Prices vary depending on the quality of the honey, but at the top end a small jar can cost upwards of £20. Waitrose sells 340g jars of Steens Raw 20+ Manuka honey for £32.95 and Sainsbury’s sells 250g jars of Comvita UMF 15+ Manuka honey for £21.99.
Holland & Barrett said the hefty price tags had made Manuka honey one of the most targeted products in its stores.
To minimise losses, the health food retailer is encouraging store staff not to put too many jars on shelf. “We have to put the products out so customers see them but members of staff are encouraged to only put out one or two jars of each product,” said security manager Martin Tooley.
He is also considering investing in electronic devices that would alert store staff if one or more products were picked from the shelves.
Other food retailers have invested in similarly basic security technology to put off shoplifters. Sainsbury’s has put plastic security boxes around the most expensive jars of Manuka honey in some stores, while in other shops it has attached security tags to jar bases.

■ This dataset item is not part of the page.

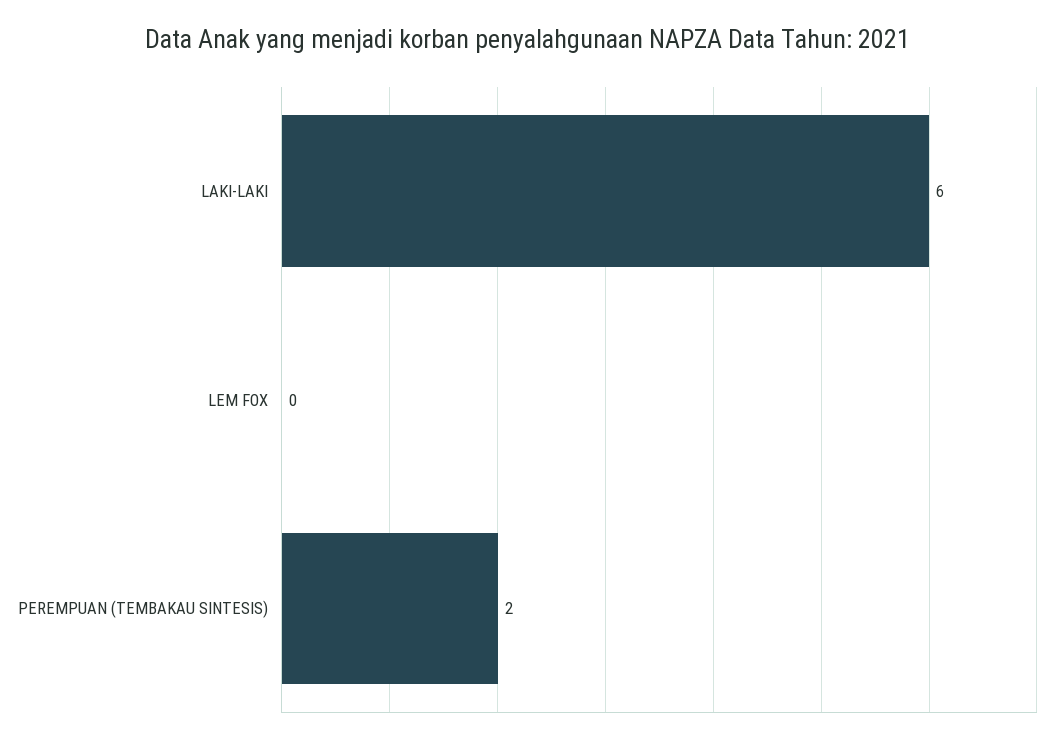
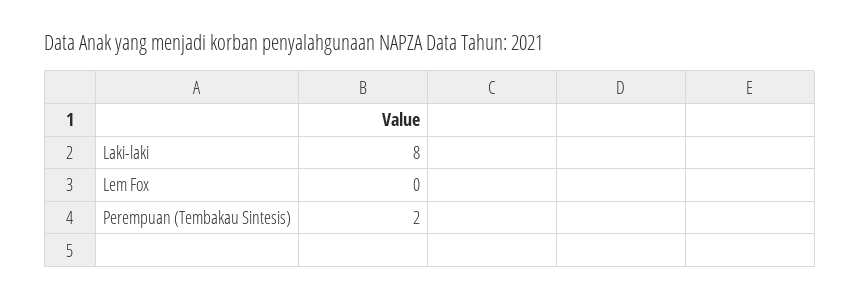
LAKI-LAKI: 6 -> 8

Similarly, Tesco puts security boxes on Manuka honey jars in stores where they are frequently stolen.
Scammers are also attempting to sell mislabelled jars of Manuka honey. Consumers on eBay have warned others to be wary of suspiciously cheap jars.
A buying guide on the auction site said scammers were either selling standard set honey with Manuka honey labels or relabelling lower-grade Manuka honey as higher-grade honey. The higher-grade honeys can be four times more expensive than lower-grade ones.
Manuka honey is produced from Manuka trees that are found almost exclusively in the East Cape region of New Zealand.
Rising demand, particularly from Asia where the market is most developed, and tighter controls and better lab testing, are causing prices to rise even further.
Wholesale prices have risen by up to 30% over the past year, depending on the grade of honey, according to buyers.
In New Zealand, farmers have reported that hundreds of beehives are being stolen every year. Rising prices have made it a lucrative business and thieves can skip the slow initial start-up phase by stealing hives.